Collected data
┄┄┄┄┄┄┄┄┄┄┄┄┄┄┄┄┄┄┄┄
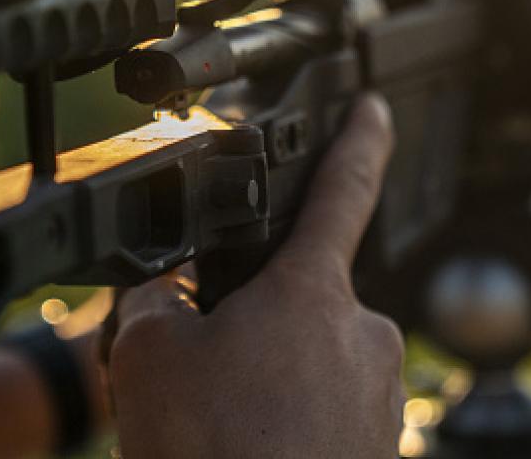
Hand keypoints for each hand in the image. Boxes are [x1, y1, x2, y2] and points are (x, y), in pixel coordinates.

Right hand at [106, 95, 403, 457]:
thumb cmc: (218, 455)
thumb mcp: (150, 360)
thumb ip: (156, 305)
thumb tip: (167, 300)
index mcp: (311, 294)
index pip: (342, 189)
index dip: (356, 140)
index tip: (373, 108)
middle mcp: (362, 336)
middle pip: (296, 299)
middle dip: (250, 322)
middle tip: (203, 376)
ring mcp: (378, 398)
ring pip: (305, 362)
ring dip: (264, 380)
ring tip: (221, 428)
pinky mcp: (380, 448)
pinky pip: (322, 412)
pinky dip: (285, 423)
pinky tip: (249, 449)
┄┄┄┄┄┄┄┄┄┄┄┄┄┄┄┄┄┄┄┄
__DIRECTIONS FOR THIS TASK__
Go through the data, and copy each line in which the word "middle" appears.

__SOLUTION TO THIS TASK__
middle mcp: (362, 336)
middle pip: (296, 299)
middle dip: (250, 322)
middle tip: (203, 376)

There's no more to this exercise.